The Franklin UK Managers' Focus Fund harnesses the in-house talent of four of Franklin's highly respected British team.
Following its launch in 2006, the fund endured several years of relatively average performance. Fortunately, it has seen somewhat of a renaissance over the past couple of years, boasting excellent returns since mid-2012.
The fund's distinctive name reflects its set-up. It is broadly allocated equally between four of Franklin's fund managers: Colin Morton investing in up to ten larger companies; Paul Spencer contributing up to ten medium-sized companies; Richard Bullas with up to 20 smaller companies; and Ben Russon who will hold up to ten companies of any size, depending on where he sees the best opportunities.
At first glance this may appear an unusual make-up, but the idea is for each fund manager to focus on selecting their best, highest-quality stock ideas from their specialist area of the UK market.

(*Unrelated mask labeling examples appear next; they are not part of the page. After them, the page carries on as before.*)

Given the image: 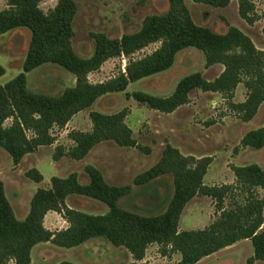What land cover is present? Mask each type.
<instances>
[{
    "label": "trees",
    "instance_id": "obj_1",
    "mask_svg": "<svg viewBox=\"0 0 264 264\" xmlns=\"http://www.w3.org/2000/svg\"><path fill=\"white\" fill-rule=\"evenodd\" d=\"M44 0H6L0 10V34L16 28H26L29 42L22 61V71L0 85V148L10 155L14 166L28 153L40 146L51 145L56 138L53 128L64 127L78 112L89 108L102 95L125 91L129 83L170 68L179 51L187 47L201 50L205 66L221 64L222 71L212 80L201 72L189 73L178 80L173 92L165 97L134 91L138 103L150 109L170 113L189 102L194 89L218 92L242 121H250L264 102V49H258L248 35L229 25L219 33L196 24L184 0H168L163 13L146 15L140 27L120 37H108L102 32L92 33L93 51L88 57L79 56L72 45L73 21L77 12L74 0H56L53 7L43 11ZM213 7H225L230 0H192ZM251 0H238L239 16L249 24L255 20ZM264 35V26L262 27ZM158 43L150 53L135 54L151 44ZM125 58L123 70L101 82H91L88 74L98 70L109 58ZM57 64L74 75V85L57 95L30 91L26 74L44 64ZM5 70L0 65V76ZM239 83L246 88L242 102H233ZM127 109L106 114L91 111V129L72 130L68 137L73 144L67 150L58 145L53 160L67 156L83 159L103 141L120 147L145 149L133 137L125 122ZM10 123L5 125V121ZM264 146V125L248 130L240 139L239 147L261 149ZM148 151V148H146ZM212 161L211 156L184 155L178 148L166 143L156 162L134 178L135 184H144L163 175L172 177V195L159 213L142 215L118 204L130 190L129 185L106 182L101 171L84 166L88 177L81 183L76 172L66 177L51 176L49 186L39 187L29 201V210L23 219L15 216L0 179V264H32L31 248L50 241L58 247L71 248L93 238H102L114 246H122L133 261L143 262L150 244L159 245L161 255L179 253L176 264H195L237 241L249 239L253 255L247 264L264 261V169L256 163L232 166L235 181L231 184L205 185L203 177ZM25 175L33 182H41L43 175L34 167ZM82 195L105 203L104 214H89L68 207V195ZM210 197L214 202V219L202 229L179 230L178 222L185 205L195 196ZM55 211L67 221L66 228L51 231L44 227L43 218ZM57 264H78L61 261Z\"/></svg>",
    "mask_w": 264,
    "mask_h": 264
},
{
    "label": "rangeland",
    "instance_id": "obj_2",
    "mask_svg": "<svg viewBox=\"0 0 264 264\" xmlns=\"http://www.w3.org/2000/svg\"><path fill=\"white\" fill-rule=\"evenodd\" d=\"M77 12L73 21L74 36L72 45L81 57L91 55L94 47L92 33L102 32L108 37H120L124 33L136 31L143 18L153 13H163L168 8V0H74ZM193 21L198 25L223 33L229 25L236 26L250 37L258 49H264V0H251L255 18L249 24L239 16L238 0H230L225 7L195 3L184 0ZM56 0L40 2L43 11L53 7ZM6 7V0H0V10ZM30 33L26 28H16L0 34V65L5 72L0 76V85L9 81L22 71V61L25 56ZM158 43L151 44L135 54V57L150 53ZM125 58H109L101 67L88 74L91 82H101L114 77L123 70ZM223 69L221 64L205 66L204 54L194 47H187L179 51L174 64L165 71L149 75L129 83L125 91L110 92L100 96L92 106L74 115L62 127H54L53 135L56 146L65 150L73 142L68 137L72 130L88 131L91 129L89 113L99 111L111 114L127 109L125 122L132 129L133 137L145 149L136 147H120L111 141H106L100 147L91 151L83 159L73 162L63 156L58 165L53 163V153L49 145L41 146L30 154H26L17 166H14L10 155L0 148V179L4 183L5 194L12 207L19 214L29 208L31 195L37 185L25 173L30 168H36L43 179L39 185L48 183L51 176L65 177L71 171L85 178L84 166L91 164L97 167L105 176L107 183L112 185H129L130 190L119 198L118 204L124 209L151 215L161 212L167 205L172 192L171 175H163L154 180L135 184L134 178L153 165L159 158L166 143L178 148L184 155L195 157L211 156L209 171L206 176L213 178L221 176L228 180L235 178L231 167L256 163L264 169V146L261 149L239 147L241 137L248 131L264 125V102L259 106L256 115L250 121H242L229 107L228 101L218 92H205L194 89L189 94V102L179 106L170 113L150 109L138 103L132 96L134 91H143L156 96L170 95L176 83L183 76L199 71L208 80L214 79ZM72 73L54 63H44L26 74V86L30 91L47 95H57L64 88L74 85ZM246 96V88L239 83L235 89L233 102H242ZM10 119L5 121V125ZM55 143V142H54ZM148 148V151H146ZM68 168V170H67ZM67 170V172H66ZM223 181V180H222ZM46 186V185H45ZM264 195V190H259ZM70 207L89 213L104 214L108 207L105 203L82 195L69 197ZM209 205L204 197L198 195L188 202L179 219V226L183 230L200 229L208 223ZM58 223L56 222V226ZM52 227V225H51ZM54 227V228H55ZM86 245L55 249L44 264L69 261L78 264H124L128 261L127 249L114 246L102 238L88 240ZM232 250L224 251L218 256L206 260L207 264H225V255L234 256V264H247L246 260L252 252L249 241L236 242ZM224 254V255H222ZM220 255V256H219ZM221 259L220 261L216 258ZM178 253L163 256L159 245L153 243L147 252L148 264H176ZM231 259V257H230ZM34 264H38L36 261ZM253 264H264L255 261Z\"/></svg>",
    "mask_w": 264,
    "mask_h": 264
},
{
    "label": "crops",
    "instance_id": "obj_3",
    "mask_svg": "<svg viewBox=\"0 0 264 264\" xmlns=\"http://www.w3.org/2000/svg\"><path fill=\"white\" fill-rule=\"evenodd\" d=\"M262 104V103H261ZM57 141V140H56ZM56 141H55V143H53V144H51V145H49L52 149L55 147V145H56ZM106 141H103V142H101V143H99V144H97V145H95L90 151H89V153L85 156V157H87L90 153H91V151H93V149H95V148H97V147H100L103 143H105ZM41 147V146H40ZM40 147H38V148H40ZM37 148V149H38ZM245 148H249V147H245ZM28 154H30V153H28ZM26 156V155H25ZM24 156V157H25ZM61 158H63V156L61 157ZM61 158H59V159H57V160H53V163L54 164H57L58 165V161H60L61 160ZM71 161H73V162H77V161H79V160H74V159H70ZM17 166V165H16ZM210 166V165H209ZM209 166H208V168H207V172H206V174L204 175V177H203V183L205 184V185H221V184H231V183H234V181H235V178H231L230 180H228V183L225 181V178L224 177H221V176H215L214 178L215 179H213V178H208V180L206 181V176H207V174H208V169H209ZM236 166V165H235ZM240 166H242V165H240ZM260 166V165H259ZM67 170H68V168H67ZM67 170H66V172H67ZM71 172H74V171H71ZM70 171L69 172H67V173H65V177L69 174V173H71ZM76 172H78V171H76ZM79 173V172H78ZM104 176V175H103ZM105 177V176H104ZM80 178V175L78 174V179ZM82 180H83V182L82 183H84L85 182V178H82ZM223 180V181H222ZM79 181L81 182V180L79 179ZM36 183V182H35ZM37 185L35 186V191H36V189L37 188H39V187H43V188H46V187H48L47 185H48V183L47 184H45V185H43V186H41V185H39L40 184V182H38V183H36ZM259 190L261 191V190H264V189H262V188H259ZM33 195V194H32ZM31 195V196H32ZM72 195H75V194H72ZM72 195H68L67 197H66V199H65V203H66V205L68 206V207H70V205H69V197L70 196H72ZM201 196H203V195H201ZM198 196H195V197H193V198H197ZM204 197V200L205 201H208L209 202V205H207V206H205V208L206 209H208L209 210V214H208V217H207V219H208V223L207 224H205V225H203V227L202 228H204L205 226H207L213 219H214V217H215V215H214V202H213V200L210 198V197H208V196H203ZM31 198V197H30ZM192 198V199H193ZM190 202V201H189ZM188 204V203H187ZM186 204V205H187ZM186 205H185V207H186ZM185 207H184V209H185ZM13 208V207H12ZM184 209H183V211H184ZM28 210H29V208L26 210V211H24L22 214H21V216H20V218L18 217L19 216V214L16 212V210L13 208V211H14V213H15V216L18 218V219H23L25 216H26V214H27V212H28ZM182 211V212H183ZM181 215H182V213H181ZM180 215V216H181ZM263 216H264V210H263ZM180 219V218H179ZM56 222L58 223L57 225H59L58 227H55L56 226ZM43 225H44V227L45 228H47V229H49V230H51V231H56V230H61V229H64V228H66L67 227V225H68V223H67V221L61 216V214H59V213H57V212H55V211H49V212H47L46 214H45V216H44V218H43ZM51 225H52V227H51ZM55 227V228H54ZM202 228H200V229H202ZM261 228H264V226H261ZM178 229L179 230H183V229H181L180 228V226H179V222H178ZM244 241H249L250 242V240L249 239H243ZM241 241V240H240ZM237 242H239V241H237ZM86 243V242H85ZM85 243H83V244H81V245H78L79 247L80 246H82V245H86ZM251 243V242H250ZM234 244H236V243H234ZM234 244H232V245H230V246H227V247H225V248H222V249H220V250H218V251H216V252H214V253H212V254H210V255H208V256H205V257H203V258H201L199 261H197L195 264H207V263H205V261L206 260H208V259H210L211 257H215V256H218V254H220V253H222V252H224V251H228V250H232V249H234V248H231ZM151 245L152 244H150L148 247H147V249H146V251H145V256H144V259L142 260L143 262H146L147 261V252H148V250H149V248L151 247ZM78 246H75V247H78ZM64 247H58V246H56V245H54V244H52L50 241H45V242H39V243H37V244H35L32 248H31V250H30V259H31V263L32 264H34V262L36 261L38 264H44L45 262H46V260H47V257H48V259H49V256H51V251H54L55 249H63ZM71 248H74V247H71ZM253 249V248H252ZM179 254V253H178ZM127 255H128V261H127V263H124V264H128V263H130V262H132L133 261V258H132V256H131V254L127 251ZM222 255H224V254H222ZM225 255H227L228 257L227 258H222L223 260H225V264H234V261L232 260V258H234V256L235 255H233V254H231V253H227V254H225ZM253 255V252H252V254L250 255V256H252ZM220 256V255H219ZM249 256V257H250ZM230 257H231V259H230ZM248 258V257H247ZM180 259V254H179V258L176 260V262L178 261ZM217 260H221V259H219L218 257L216 258ZM255 261H263V260H255ZM254 261V262H255ZM253 262V263H254ZM252 263V264H253ZM52 264H57V263H52Z\"/></svg>",
    "mask_w": 264,
    "mask_h": 264
}]
</instances>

Broadly the fund is evenly split between large, medium and smaller companies. Over the long term the team would expect the small and mid-caps to perform best. Nevertheless, they appreciate these will also produce some of the worst performers given their higher-risk nature. Generally, flows into the fund are evenly distributed among the team, though rebalancing is done if a portion of the fund has performed well or poorly.
Inevitably, with a number of managers forming the line-up, there have been a few changes over time. Stuart Sharp, who previously ran the fund's smaller companies portion, left the firm in June 2012, being replaced by Bullas.
Sharp tended to take higher risks, taking bets which had the potential to succeed, but some would not pay off and could be particularly painful.
The fund has an overseer in Mark Hall, the previous manager of the Franklin UK Opportunities Fund (formerly the UK Select Growth Fund). He relinquished this position in June 2013 and effectively took up an analyst and 'oversight' role for the UK Managers' Focus Fund. He also works closely with Bullas on the Franklin UK Smaller Companies Fund and, among other responsibilities, organises company meetings.
This position seems to have suited him much better as he no longer enjoyed the pressures of day-to-day fund management. The team continue to benefit enormously from his experience and he acts as an essential resource.
The fund has enjoyed a great stock-picking year, but Morton, who I recently caught up with, admits they have also had a great tailwind behind them being invested in the right areas of the market – ie being overweight in small and mid-caps.
In particular, they have benefited from companies such as Xaar, Topps Tiles and Ashtead Group. They have also benefited by avoiding some poorer-performing sectors such as utilities, mining, oil and food retailing.
After all, some believe avoiding the losers is more important than trying to pick the winners!
I would perhaps not expect the fund to perform quite as well over the next 12 months or so given the valuations of small and medium-sized companies are now much higher. Many of the opportunities thrown out from the financial crisis have since been rerated; therefore, it will be a tougher job.
That said this is a strong UK team, which is largely unknown. This is mainly because, formerly under the guise of Rensburg and based in Leeds, the group undertook little marketing. Franklin's takeover of Rensburg in 2011 has pushed them further into the limelight.
The fund remains small at only £45m in size; perhaps a result of more average performance a few years ago. That is, in fact, more remarkable than you might think, given the fund fell to merely £8m a couple of years ago.
So, we have a nimble, flexible and concentrated fund, with some highly experienced managers at the helm showcasing their talents, and supported by a strong parent. that's a nice mix, in my book.